一緒にプレーしたのは17年からの4シーズン。3度のリーグ優勝を果たし、濃厚な時間をともに過ごすなかで中村氏から学んだもの――。
それは、立ち位置にほかならない。
「自分の中でサッカーが変わった。こんなに楽にプレーできるんだって感じましたし、自分でも考えることが多くなって、より成長できたと思います」
その言葉を受けて中村氏も振り返る。
「碧は(大島)僚太や守田(英正)とボランチをやっていたけど、最初の頃は動きすぎちゃうんですよ。真ん中で止まって、待って受けるのが怖いわけです。だから、最初に掛けた言葉は『動くな』だったという記憶があります。『止まっていれば、パスコースは自然と空くから』と。そこでうまくプレーできる回数が増えたことで、そのうち自分で考え出して、どんどん良いプレーが増えていったので、最終的には何も言う必要がなくなった」
「自分の人生は、あとから追い越していく人生」
このイベント中にも何度か聞かれたのが「成長速度が早い」という中村氏の言葉だった。
「プロに入ってきた最初のキャンプのとき、『大丈夫かな?』と思ったことを覚えているけど、その後、わずかな期間で成長して駆け抜けていった」
一方、田中は自身の歩みについて、こう表現した。
「自分の人生は、あとから追い越していく人生」
だからこそ、期待しないわけにはいかない。新チームにフィットするのに多少の時間を要したものの、ようやくスタートラインに立った田中のここからの活躍を。

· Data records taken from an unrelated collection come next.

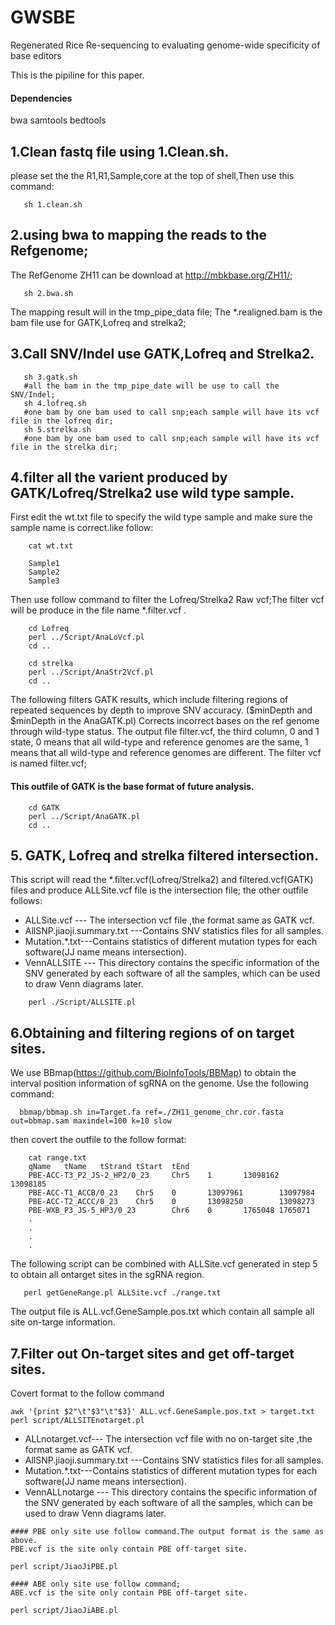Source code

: # GWSBE
Regenerated Rice Re-sequencing to evaluating genome-wide specificity of base editors

This is the pipiline for this paper.


#### Dependencies
bwa
samtools
bedtools



## 1.Clean fastq file using 1.Clean.sh.
  please set the the R1,R1,Sample,core at the top of shell,Then use this command:
``` 
   sh 1.clean.sh
``` 
## 2.using bwa to mapping the reads to the Refgenome;
  The RefGenome ZH11 can be download at http://mbkbase.org/ZH11/;
``` 
   sh 2.bwa.sh
```  
  The mapping result will in the tmp_pipe_data file;
  The *.realigned.bam is the bam file use for GATK,Lofreq and strelka2;
  
## 3.Call SNV/Indel use GATK,Lofreq and Strelka2.

``` 
   sh 3.gatk.sh
   #all the bam in the tmp_pipe_date will be use to call the SNV/Indel;
   sh 4.lofreq.sh
   #one bam by one bam used to call snp;each sample will have its vcf file in the lofreq dir;
   sh 5.strelka.sh
   #one bam by one bam used to call snp;each sample will have its vcf file in the strelka dir;
```

## 4.filter all the varient produced by GATK/Lofreq/Strelka2 use wild type sample.

   First edit the wt.txt file to specify the wild type sample and make sure the sample name is correct.like follow:
	
```
    cat wt.txt
	
	Sample1
	Sample2
	Sample3
```
	
  Then use follow command to filter the Lofreq/Strelka2 Raw vcf;The filter vcf will be produce in the file name *.filter.vcf .
	
```
	cd Lofreq
	perl ../Script/AnaLoVcf.pl
	cd ..
	
	cd strelka
	perl ../Script/AnaStr2Vcf.pl
	cd ..
```

   The following filters GATK results, which include filtering regions of repeated sequences by depth to improve SNV accuracy. ($minDepth and $minDepth in the AnaGATK.pl)
   Corrects incorrect bases on the ref genome through wild-type status.
   The output file filter.vcf, the third column, 0 and 1 state, 0 means that all wild-type and reference genomes are the same, 1 means that all wild-type and reference genomes are different. 
   The filter vcf is named filter.vcf; 
#### This outfile of GATK is the base format of future analysis.
	
```
	cd GATK
	perl ../Script/AnaGATK.pl
	cd ..
```
	
## 5. GATK, Lofreq and strelka filtered intersection.
   This script will read the *.filter.vcf(Lofreq/Strelka2) and filtered.vcf(GATK) files and produce ALLSite.vcf file is the intersection file;
   the other outfile follows:
   
   * ALLSite.vcf --- The intersection vcf file ,the format same as GATK vcf.
   * AllSNP.jiaoji.summary.txt ---Contains SNV statistics files for all samples.
   * Mutation.*.txt---Contains statistics of different mutation types for each software(JJ name means intersection).
   * VennALLSITE --- This directory contains the specific information of the SNV generated by each software of all the samples, which can be used to draw Venn diagrams later.
   
```
	perl ./Script/ALLSITE.pl 
```

## 6.Obtaining and filtering regions of on target sites.

   We use BBmap(https://github.com/BioInfoTools/BBMap) to obtain the interval position information of sgRNA on the genome. Use the following command:
   
```
  bbmap/bbmap.sh in=Target.fa ref=./ZH11_genome_chr.cor.fasta out=bbmap.sam maxindel=100 k=10 slow
```
   then covert the outfile to the follow format:

```
	cat range.txt
	qName   tName   tStrand tStart  tEnd
	PBE-ACC-T3_P2_JS-2_HP2/0_23     Chr5    1       13098162        13098185
	PBE-ACC-T1_ACCB/0_23    Chr5    0       13097961        13097984
	PBE-ACC-T2_ACCC/0_23    Chr5    0       13098250        13098273
	PBE-WXB_P3_JS-5_HP3/0_23        Chr6    0       1765048 1765071
	.
	.
	.
	.

```
  
   The following script can be combined with ALLSite.vcf generated in step 5 to obtain all ontarget sites in the sgRNA region.

```
   perl getGeneRange.pl ALLSite.vcf ./range.txt
```
   The output file is ALL.vcf.GeneSample.pos.txt which contain all sample all site on-targe information.
   
## 7.Filter out On-target sites and get off-target sites.
   Covert format to the follow command
   
```
awk '{print $2"\t"$3"\t"$3}' ALL.vcf.GeneSample.pos.txt > target.txt
perl script/ALLSITEnotarget.pl

```
   * ALLnotarget.vcf--- The intersection vcf file with no on-target site ,the format same as GATK vcf.
   * AllSNP.jiaoji.summary.txt ---Contains SNV statistics files for all samples.
   * Mutation.*.txt---Contains statistics of different mutation types for each software(JJ name means intersection).
   * VennALLnotarge --- This directory contains the specific information of the SNV generated by each software of all the samples, which can be used to draw Venn diagrams later.

	#### PBE only site use follow command.The output format is the same as above.
	PBE.vcf is the site only contain PBE off-target site.

```
perl script/JiaoJiPBE.pl

```
	#### ABE only site use follow command;
    ABE.vcf is the site only contain PBE off-target site.
  
```
perl script/JiaoJiABE.pl

```
  

	

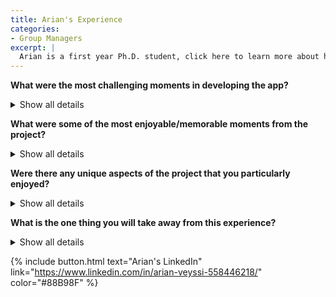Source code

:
 ```yaml
---
title: Arian's Experience
categories:
- Group Managers
excerpt: |
  Arian is a first year Ph.D. student, click here to learn more about her experience as a participant in this project.|
---
```


**What were the most challenging moments in developing the app?**
<details>
  <summary>Show all details</summary>
  
<p> 
My top challenging moment was serving as the project leader for both the bioinformatics pathway and for the B2 group for Rshiny project. For example, as a project leader for the bioinformatics pathway, I would organize different subtasks for smaller groups within the team to complete, create powerpoints with all the information needed for the modules, and ensure that the entire team kept on track. At the same time, I also was doing similar tasks to manage my group for the Rshiny project, such as assigning individual tasks to subgroups or creating a timeline. I was also completing the same tasks as my team members while serving as a project leader for both these groups. At first, it was stressful, but after getting organized and working with the other project leaders I was able to efficiently managed both teams.
Another challenging moment is more on the technical side. For example, Module 4 in my opinion was probably the most challenging module. In this module, we had to conduct limma analysis on the dataset and create volcano plots and visualize DEG. I was able to generate the volcano plot, but my plot displayed the probe ID’s instead of gene symbols, which would give a better meaning to the plot. However, after getting help from Anya and working with my team member, I was able to figure this out.
</p>
</details>

**What were some of the most enjoyable/memorable moments from the project?**
<details>
  <summary>Show all details</summary>
  
<p> 
One of my favorite moments from the project was creating my first Rshiny app. I created a blood pressure tracker where the user would input their systolic and diastolic blood pressure, and then the app would interpret the blood pressure reading for the user, such as by telling them if it was “normal”, “elevated”, or “hypertension”. I spent several hours working on this app and struggling with the R syntax, but when I finally got my first app to work I had the biggest sense of accomplishment.
I also really enjoyed learning about app design when working on the Rshiny project. For example, I worked on deciding the layout of the app, such as where the buttons should be placed or what colors the webpage should be. This gave me insight into both user experience design and bioinformatics at the same time, and I learned firsthand how important it is to consider how the user will interact with the app.
</p>
</details>

**Were there any unique aspects of the project that you particularly enjoyed?**
<details>
  <summary>Show all details</summary>
  
<p> 
I really enjoyed learning the variety of different skills from the different projects in this internship. For example, from the modules, I had the opportunity to learn R syntax through conducting quality control, data normalization, and statistical analysis of a lung cancer database. Then, through the R shiny project, I was exposed to the overall process of app layout design, which included using figma to create a template layout and utilizing bs4dash for template code.
</p>
</details>

**What is the one thing you will take away from this experience?**
<details>
  <summary>Show all details</summary>
  
<p> 
I think the main thing that I will take away are my newfound project management skills. By being a project leader for two different projects, I had the opportunity to see firsthand how important it is to break down a project into more manageable pieces and create a timeline to allow the team to reach its fullest potential.
</p>
</details>

{% include button.html text="Arian's LinkedIn" link="https://www.linkedin.com/in/arian-veyssi-558446218/" color="#88B98F" %}
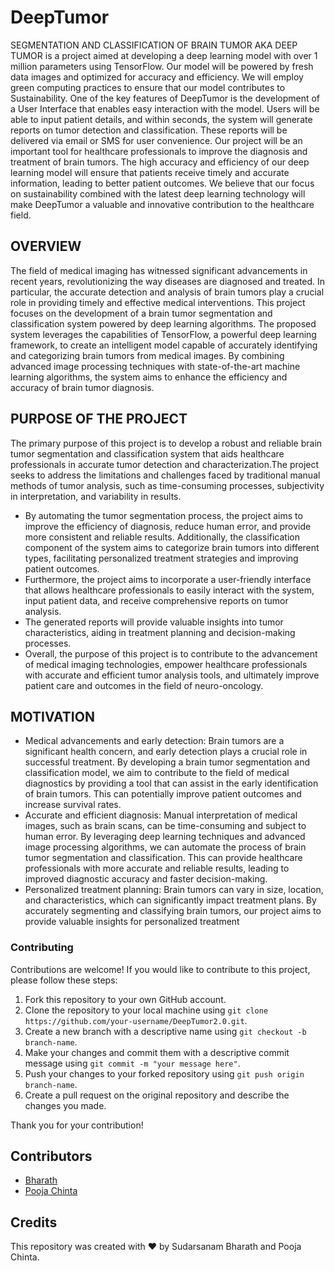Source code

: # DeepTumor
SEGMENTATION AND CLASSIFICATION OF BRAIN TUMOR AKA DEEP TUMOR is a project aimed at developing a deep learning model with over 1 million parameters using TensorFlow. Our model will be powered by fresh data images and optimized for accuracy and efficiency. We will employ green computing practices to ensure that our model contributes to Sustainability. One of the key features of DeepTumor is the development of a User Interface that enables easy interaction with the model. Users will be able to input patient details, and within seconds, the system will generate reports on tumor detection and classification. These reports will be delivered via email or SMS for user convenience. Our project will be an important tool for healthcare professionals to improve the diagnosis and treatment of brain tumors. The high accuracy and efficiency of our deep learning model will ensure that patients receive timely and accurate information, leading to better patient outcomes. We believe that our focus on sustainability combined with the latest deep learning technology will make DeepTumor a valuable and innovative contribution to the healthcare field.

## OVERVIEW
The field of medical imaging has witnessed significant advancements in recent years, revolutionizing the way diseases are diagnosed and treated. In particular, the accurate detection and analysis of brain tumors play a crucial role in providing timely and effective medical interventions. This project focuses on the development of a brain tumor segmentation and classification system powered by deep learning algorithms.
The proposed system leverages the capabilities of TensorFlow, a powerful deep learning framework, to create an intelligent model capable of accurately identifying and categorizing brain tumors from medical images. By combining advanced image processing techniques with state-of-the-art machine learning algorithms, the system aims to enhance the efficiency and accuracy of brain tumor diagnosis.

## PURPOSE OF THE PROJECT
The primary purpose of this project is to develop a robust and reliable brain tumor segmentation and classification system that aids healthcare professionals in accurate tumor detection and characterization.The project seeks to address the limitations and challenges faced by traditional manual methods of tumor analysis, such as time-consuming processes, subjectivity in interpretation, and variability in results. 
- By automating the tumor segmentation process, the project aims to improve the efficiency of diagnosis, reduce human error, and provide more consistent and reliable results. Additionally, the classification component of the system aims to categorize brain tumors into different types, facilitating personalized treatment strategies and improving patient outcomes.
- Furthermore, the project aims to incorporate a user-friendly interface that allows healthcare professionals to easily interact with the system, input patient data, and receive comprehensive reports on tumor analysis.
- The generated reports will provide valuable insights into tumor characteristics, aiding in treatment planning and decision-making processes.
- Overall, the purpose of this project is to contribute to the advancement of medical imaging technologies, empower healthcare professionals with accurate and efficient tumor analysis tools, and ultimately improve patient care and outcomes in the field of neuro-oncology.
 	
## MOTIVATION
- Medical advancements and early detection: Brain tumors are a significant health concern, and early detection plays a crucial role in successful treatment. By developing a brain tumor segmentation and classification model, we aim to contribute to the field of medical diagnostics by providing a tool that can assist in the early identification of brain tumors. This can potentially improve patient outcomes and increase survival rates.
-	Accurate and efficient diagnosis: Manual interpretation of medical images, such as brain scans, can be time-consuming and subject to human error. By leveraging deep learning techniques and advanced image processing algorithms, we can automate the process of brain tumor segmentation and classification. This can provide healthcare professionals with more accurate and reliable results, leading to improved diagnostic accuracy and faster decision-making. 
-	Personalized treatment planning: Brain tumors can vary in size, location, and characteristics, which can significantly impact treatment plans. By accurately segmenting and classifying brain tumors, our project aims to provide valuable insights for personalized treatment 

### Contributing
Contributions are welcome! If you would like to contribute to this project, please follow these steps:

1. Fork this repository to your own GitHub account.
2. Clone the repository to your local machine using `git clone https://github.com/your-username/DeepTumor2.0.git`.
3. Create a new branch with a descriptive name using `git checkout -b branch-name`.
4. Make your changes and commit them with a descriptive commit message using `git commit -m "your message here"`.
5. Push your changes to your forked repository using `git push origin branch-name`.
6. Create a pull request on the original repository and describe the changes you made.

Thank you for your contribution!

## Contributors
- [Bharath](https://github.com/Bharath-tars)
- [Pooja Chinta](https://github.com/poojachinta24)

## Credits
This repository was created with ❤️ by Sudarsanam Bharath and Pooja Chinta.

1月27日には中国、2月1日にはサウジアラビアとのアジア最終予選が控えている。田中に望みたいのは、救世主となったオーストラリア戦の再現ではない。シンデレラボーイとしてではなく、“日本代表は田中碧のチームになった”と評されるような活躍だ。
解説者席にいる先輩も、多くのファン・サポーターも、そう願っているに違いない。